This week’s guest post was written by Emily, a friend I’ve gotten to know through a reading group. Raised Episcopalian, Emily now attends the same Baptist church I do, and since I love the Book of Common Prayer, I consider us kindred spirits.
My father made great zucchini bread.
For his zucchini bread, though, just regular old zucchini wouldn’t do. While most shoppers want small, manageable zucchini, my father wanted a huge one. He even made a special request to the owner of our local orchard/farmers market, and his order was happily filled.
My mother and father raised a large garden for most of my growing-up years. There was the practical side, of course—feeding a family of six—but I think that garden brought a sense of accomplishment. It was hot, tedious work, but the rewards were rich.
In my father’s later years, he moved to a small apartment. Even then, he raised a few tomato plants and herbs. While visiting the orchard kept him in touch with garden fresh produce, I think he just enjoyed the trip.
For those of you who have shopped a local grocery store on senior citizens’ discount day, you’ll know what I mean about “the trip.” I know senior shoppers appreciate the 10% discount, but have you noticed all the socializing? I have had to make a detour around some who block the aisle with their chatting. Since I’m usually in a hurry, I can say it used to annoy me a little, but as I creep closer to that senior citizen category, I’ve developed more patience.

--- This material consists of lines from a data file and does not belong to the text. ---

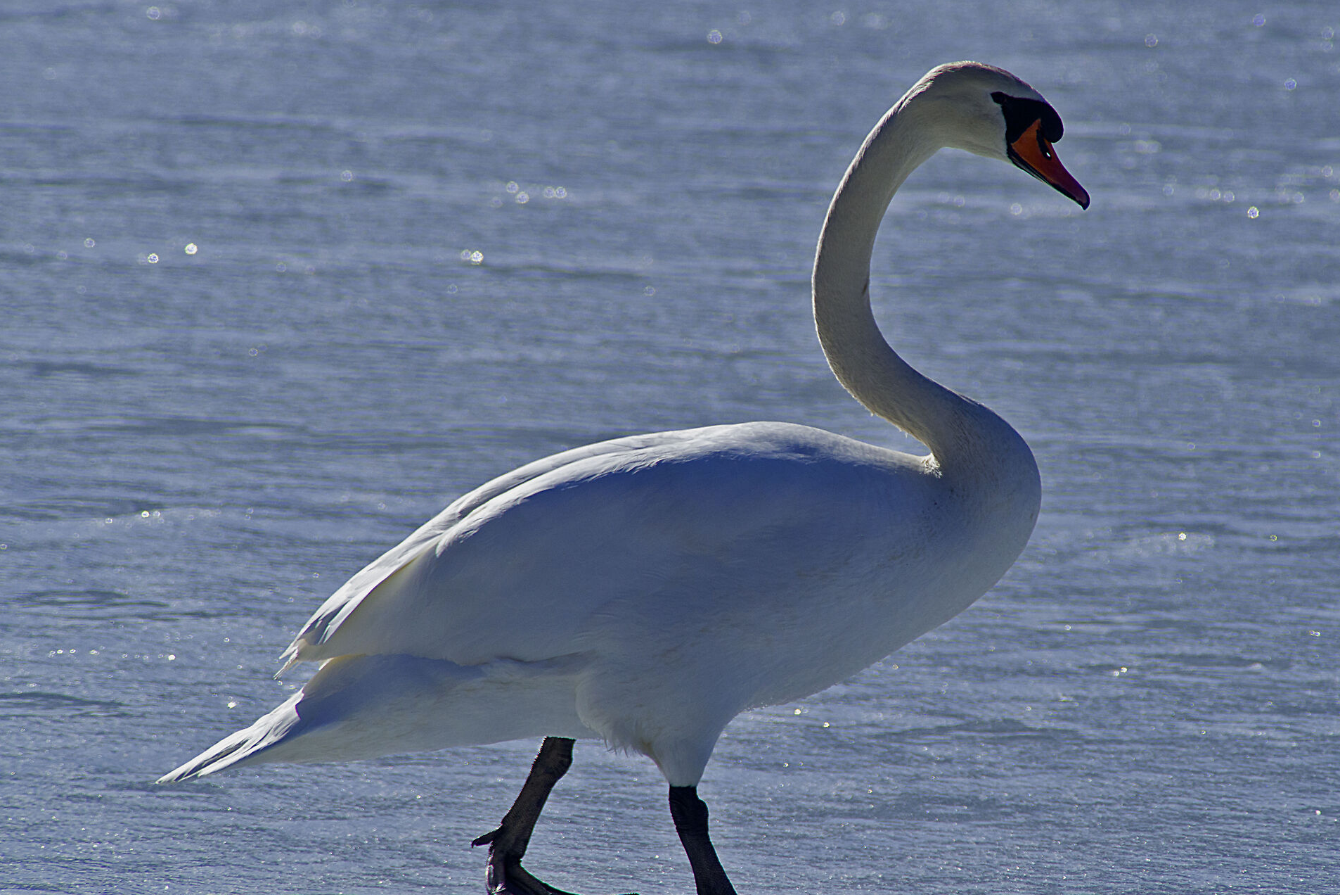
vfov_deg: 8.1
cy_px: 478
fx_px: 6329
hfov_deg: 12.1
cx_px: 833
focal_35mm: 170
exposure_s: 1/1500
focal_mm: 135
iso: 800
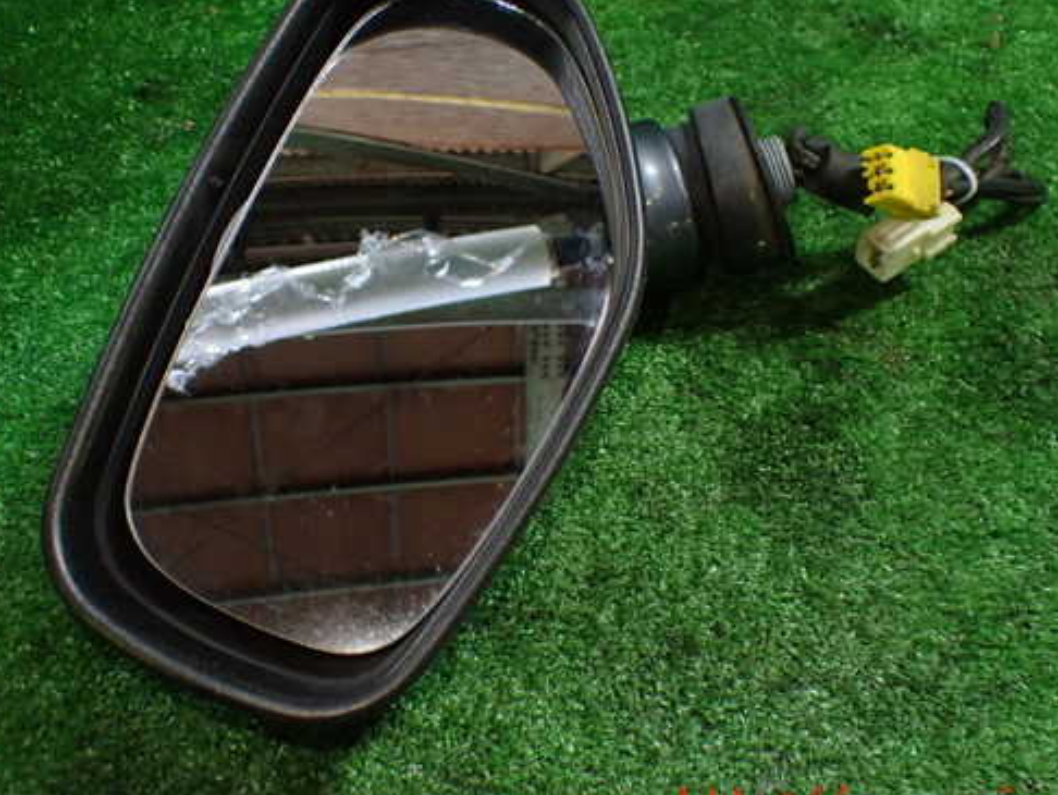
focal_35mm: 37
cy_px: 346
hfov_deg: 50.1
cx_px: 518
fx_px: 1131
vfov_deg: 38.6
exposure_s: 1/125
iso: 800
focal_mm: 5.4
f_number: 2.3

In my retirement, I work at the aforementioned orchard. Every day I have the pleasure of seeing people of all ages. I must say, the older shoppers catch my eye.
They take their time.
They are selective in their choices.
They know just how much amounts to a “mess of” beans and how many they need to “put up.” They share their recipes and their memories.
They may say their mission is to buy a giant zucchini, but I know better. It’s also about the trip.